SOURCE EXTRACT:
--- start ---
Even if you are familiar with the fundamentals of stock options and can navigate a cap table, the regulations around equity-based compensation can be a big challenge. One such regulation is accounting standard ASC 718, which is used across the US to regulate equity-based compensation. 

ASC 718 emerged as a solution to a complicated problem concerning how companies present their financial performance. There was no standardized method to determine stock-based compensation's fair value as an expense. As a result, many companies found it difficult to provide accurate and comparable financial statements to investors and other stakeholders. ASC 718 now offers a standard approach that you can use to expense equity awards in your financial statements.

This blog explores key facets of ASC 718, including its importance, classification, disclosure requirements, suitability, challenges and more. Read on!

Qapita can help you manage ASC 718 with ease

What is ASC 718?

ASC 718, or Accounting Standards Codification 718, is a standard established by the Financial Accounting Standards Board (FASB) to govern share-based compensation. It prescribes the methodology for recognizing the cost of equity-based rewards granted to employees, directors, and other parties as an expense on the company's income statement. The standard governs how to determine the fair value of an option and allocate it as compensation expense over the requisite service period. This is crucial for maintaining transparency and providing updated financial data to investors as well as other stakeholders.

This ASC topic directs that companies include details about their stock-based compensation plans in the footnotes of their financial statements. This requirement ensures transparency, allowing stakeholders to understand the effects of these plans on the company's financial status and operational results.

Understanding US Accounting Standards: GAAP, FASB, and ASC

In the United States, the framework for accounting standards is primarily governed by the Generally Accepted Accounting Principles (GAAP). GAAP is a collection of officially recognized accounting rules and standards for financial reporting. 

The Financial Accounting Standards Board (FASB) is regarded as the primary organization that creates and maintains accounting standards in the United States. These standards are compiled and presented in the Accounting Standards Codification (ASC), the sole source with authority on non-governmental US GAAP.

One critical area covered by ASC is stock-based compensation, specifically under ASC 718. This standard requires all stock-based compensation to be accounted for at fair value in the income statements. It aims to deliver pertinent information to investors and other readers of financial statements to facilitate informed decision-making.

What Must Be Disclosed Under ASC 718?

Under ASC 718, companies are required to disclose specific information about their stock-based compensation plans. This disclosure is crucial for maintaining transparency and ensuring compliance with the accounting standards. Let's understand the details of what your startup must disclose under ASC 718.

  • Nature and Terms of Share-Based Payment Arrangements: You need to provide general information about the nature and general terms of your startup's stock-based compensation arrangements that were outstanding during the period. This includes details about: some text
    • The requisite service periods.
    • Substantial conditions such as vesting conditions and the maximum term.
    • Total number of authorized shares for awarding options or other equity grants.
  • Method for Estimating the Fair Value of the Awards: ASC 718 requires you to disclose the method your company uses to measure compensation cost. This could be the fair value, calculated value, or intrinsic value. You should also disclose your startup's policy for assessing anticipated forfeitures or acknowledging forfeitures as they occur.
  • Effect of Compensation Costs on Financial Statements: You must also disclose the impact of stock-based compensation on your startup's financial statements. This disclosure covers the effects on both the income statement and cash flows. When stock-based compensation is recognized as an expense, it increases operational costs, which in turn reduces net income. Equity transactions linked with stock-based compensation have a direct impact on the equity section of your balance sheet.
--- end ---
STATED PROBLEM 1:
Answer these from the ASC 718 overview:
(a) Which organization established ASC 718?
(b) What does the overview call the sole source with authority on non-governmental US GAAP?
(c) Which three measures of compensation cost may a company disclose as its method?
STATED PROBLEM 2: Reproduce the ASC 718 overview verbatim between "Even if you" and "regulate equity-based compensation.", inclusive.

PROVIDED DATA:
--- start ---
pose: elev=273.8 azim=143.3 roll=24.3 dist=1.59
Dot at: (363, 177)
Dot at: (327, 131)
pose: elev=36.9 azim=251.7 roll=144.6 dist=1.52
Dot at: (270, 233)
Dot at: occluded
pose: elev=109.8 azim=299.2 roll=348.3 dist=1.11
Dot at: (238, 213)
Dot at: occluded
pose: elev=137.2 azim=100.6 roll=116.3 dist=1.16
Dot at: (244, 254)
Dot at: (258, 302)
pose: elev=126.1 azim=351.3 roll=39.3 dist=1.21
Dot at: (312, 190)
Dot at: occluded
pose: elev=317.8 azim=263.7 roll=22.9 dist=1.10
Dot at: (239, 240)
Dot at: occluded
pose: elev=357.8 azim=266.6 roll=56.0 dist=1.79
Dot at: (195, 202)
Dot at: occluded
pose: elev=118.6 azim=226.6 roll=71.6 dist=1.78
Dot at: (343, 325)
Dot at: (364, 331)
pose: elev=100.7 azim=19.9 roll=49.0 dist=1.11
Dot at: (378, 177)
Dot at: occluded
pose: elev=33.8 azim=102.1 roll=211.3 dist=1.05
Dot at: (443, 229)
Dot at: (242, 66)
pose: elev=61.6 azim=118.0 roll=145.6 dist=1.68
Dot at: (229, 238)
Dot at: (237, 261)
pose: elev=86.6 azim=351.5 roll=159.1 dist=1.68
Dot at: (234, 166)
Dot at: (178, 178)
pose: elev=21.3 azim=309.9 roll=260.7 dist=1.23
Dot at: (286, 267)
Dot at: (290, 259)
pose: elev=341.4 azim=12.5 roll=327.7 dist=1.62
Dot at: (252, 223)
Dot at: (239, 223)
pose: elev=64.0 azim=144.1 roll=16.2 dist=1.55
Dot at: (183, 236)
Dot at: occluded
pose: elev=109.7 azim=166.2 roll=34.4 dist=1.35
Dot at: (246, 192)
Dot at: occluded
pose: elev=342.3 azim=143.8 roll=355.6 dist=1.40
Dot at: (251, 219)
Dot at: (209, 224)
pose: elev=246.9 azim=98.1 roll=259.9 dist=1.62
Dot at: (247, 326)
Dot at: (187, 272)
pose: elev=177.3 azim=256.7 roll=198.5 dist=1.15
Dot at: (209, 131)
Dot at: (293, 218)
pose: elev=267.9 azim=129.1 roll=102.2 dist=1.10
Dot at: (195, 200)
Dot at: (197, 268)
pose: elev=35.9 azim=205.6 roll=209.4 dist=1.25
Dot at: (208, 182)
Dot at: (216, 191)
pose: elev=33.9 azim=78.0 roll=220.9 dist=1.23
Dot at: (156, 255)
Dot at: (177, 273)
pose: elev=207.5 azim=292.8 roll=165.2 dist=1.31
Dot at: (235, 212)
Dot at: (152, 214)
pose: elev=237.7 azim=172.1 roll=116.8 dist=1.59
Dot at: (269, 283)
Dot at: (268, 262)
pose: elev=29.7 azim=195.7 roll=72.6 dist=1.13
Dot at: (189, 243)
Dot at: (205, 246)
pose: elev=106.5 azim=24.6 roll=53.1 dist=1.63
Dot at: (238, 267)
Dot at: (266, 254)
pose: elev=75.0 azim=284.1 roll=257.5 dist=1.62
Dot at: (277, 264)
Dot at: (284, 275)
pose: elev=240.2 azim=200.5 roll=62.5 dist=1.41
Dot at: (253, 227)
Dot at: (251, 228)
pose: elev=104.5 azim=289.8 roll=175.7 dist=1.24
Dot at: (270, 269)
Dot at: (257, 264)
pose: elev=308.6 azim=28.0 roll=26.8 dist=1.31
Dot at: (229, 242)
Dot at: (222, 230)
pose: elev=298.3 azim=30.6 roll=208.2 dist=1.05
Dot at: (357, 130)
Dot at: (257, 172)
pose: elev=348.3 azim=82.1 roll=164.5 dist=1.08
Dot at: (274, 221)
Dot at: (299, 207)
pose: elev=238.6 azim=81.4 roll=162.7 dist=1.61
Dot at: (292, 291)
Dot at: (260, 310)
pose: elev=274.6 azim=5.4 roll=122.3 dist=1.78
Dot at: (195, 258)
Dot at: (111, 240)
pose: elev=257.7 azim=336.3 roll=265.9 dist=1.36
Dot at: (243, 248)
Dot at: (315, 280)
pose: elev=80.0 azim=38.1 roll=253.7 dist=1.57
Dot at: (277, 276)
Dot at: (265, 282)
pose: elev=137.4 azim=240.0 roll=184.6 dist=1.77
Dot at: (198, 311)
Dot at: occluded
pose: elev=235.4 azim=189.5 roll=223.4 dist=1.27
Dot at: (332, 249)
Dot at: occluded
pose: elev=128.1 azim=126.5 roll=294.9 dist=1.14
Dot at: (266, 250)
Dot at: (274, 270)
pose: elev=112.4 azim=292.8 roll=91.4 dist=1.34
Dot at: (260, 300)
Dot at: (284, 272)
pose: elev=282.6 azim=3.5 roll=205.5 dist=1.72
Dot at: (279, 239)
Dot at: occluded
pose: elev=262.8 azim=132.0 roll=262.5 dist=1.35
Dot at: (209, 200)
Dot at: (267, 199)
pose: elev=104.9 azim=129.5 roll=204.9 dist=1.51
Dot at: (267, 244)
--- end ---
TASK ANSWER 1:
(a) The Financial Accounting Standards Board (FASB).
(b) The Accounting Standards Codification (ASC).
(c) Fair value, calculated value, or intrinsic value.

TASK ANSWER 2:
Even if you are familiar with the fundamentals of stock options and can navigate a cap table, the regulations around equity-based compensation can be a big challenge. One such regulation is accounting standard ASC 718, which is used across the US to regulate equity-based compensation.